Input records
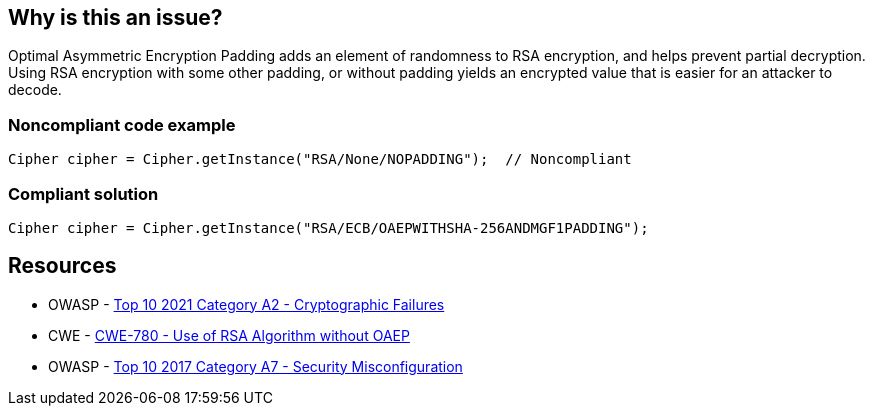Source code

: == Why is this an issue?

Optimal Asymmetric Encryption Padding adds an element of randomness to RSA encryption, and helps prevent partial decryption. Using RSA encryption with some other padding, or without padding yields an encrypted value that is easier for an attacker to decode.


=== Noncompliant code example

[source,text]
----
Cipher cipher = Cipher.getInstance("RSA/None/NOPADDING");  // Noncompliant
----


=== Compliant solution

[source,text]
----
Cipher cipher = Cipher.getInstance("RSA/ECB/OAEPWITHSHA-256ANDMGF1PADDING");
----


== Resources

* OWASP - https://owasp.org/Top10/A02_2021-Cryptographic_Failures/[Top 10 2021 Category A2 - Cryptographic Failures]
* CWE - https://cwe.mitre.org/data/definitions/780[CWE-780 - Use of RSA Algorithm without OAEP]
* OWASP - https://owasp.org/www-project-top-ten/2017/A6_2017-Security_Misconfiguration[Top 10 2017 Category A7 - Security Misconfiguration]


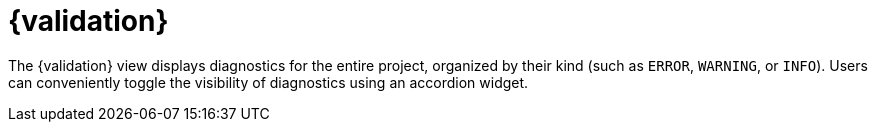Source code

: = {validation}

The {validation} view displays diagnostics for the entire project, organized by their kind (such as `ERROR`, `WARNING`, or `INFO`).
Users can conveniently toggle the visibility of diagnostics using an accordion widget.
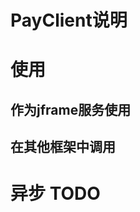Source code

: #+STARTUP: showall
#+author: dzh
#+email: 120803528@qq.com

* PayClient说明


* 使用
** 作为jframe服务使用
 

** 在其他框架中调用

* 异步 TODO

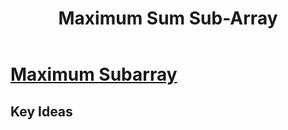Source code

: #+TITLE: Maximum Sum Sub-Array

* [[https://leetcode.com/problems/maximum-subarray/][Maximum Subarray]]

** Key Ideas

About this task
Starting at the line where "- Cryptographic Failures]" appears, restate every line through the end of the records above exactly, but omit the pictures.

Exercise output
* OWASP - https://owasp.org/Top10/A02_2021-Cryptographic_Failures/[Top 10 2021 Category A2 - Cryptographic Failures]
* CWE - https://cwe.mitre.org/data/definitions/780[CWE-780 - Use of RSA Algorithm without OAEP]
* OWASP - https://owasp.org/www-project-top-ten/2017/A6_2017-Security_Misconfiguration[Top 10 2017 Category A7 - Security Misconfiguration]


Source code

: = {validation}

The {validation} view displays diagnostics for the entire project, organized by their kind (such as `ERROR`, `WARNING`, or `INFO`).
Users can conveniently toggle the visibility of diagnostics using an accordion widget.
Source code

: #+STARTUP: showall
#+author: dzh
#+email: 120803528@qq.com

* PayClient说明


* 使用
** 作为jframe服务使用
 

** 在其他框架中调用

* 异步 TODO

Source code

: #+TITLE: Maximum Sum Sub-Array

* [[https://leetcode.com/problems/maximum-subarray/][Maximum Subarray]]

** Key Ideas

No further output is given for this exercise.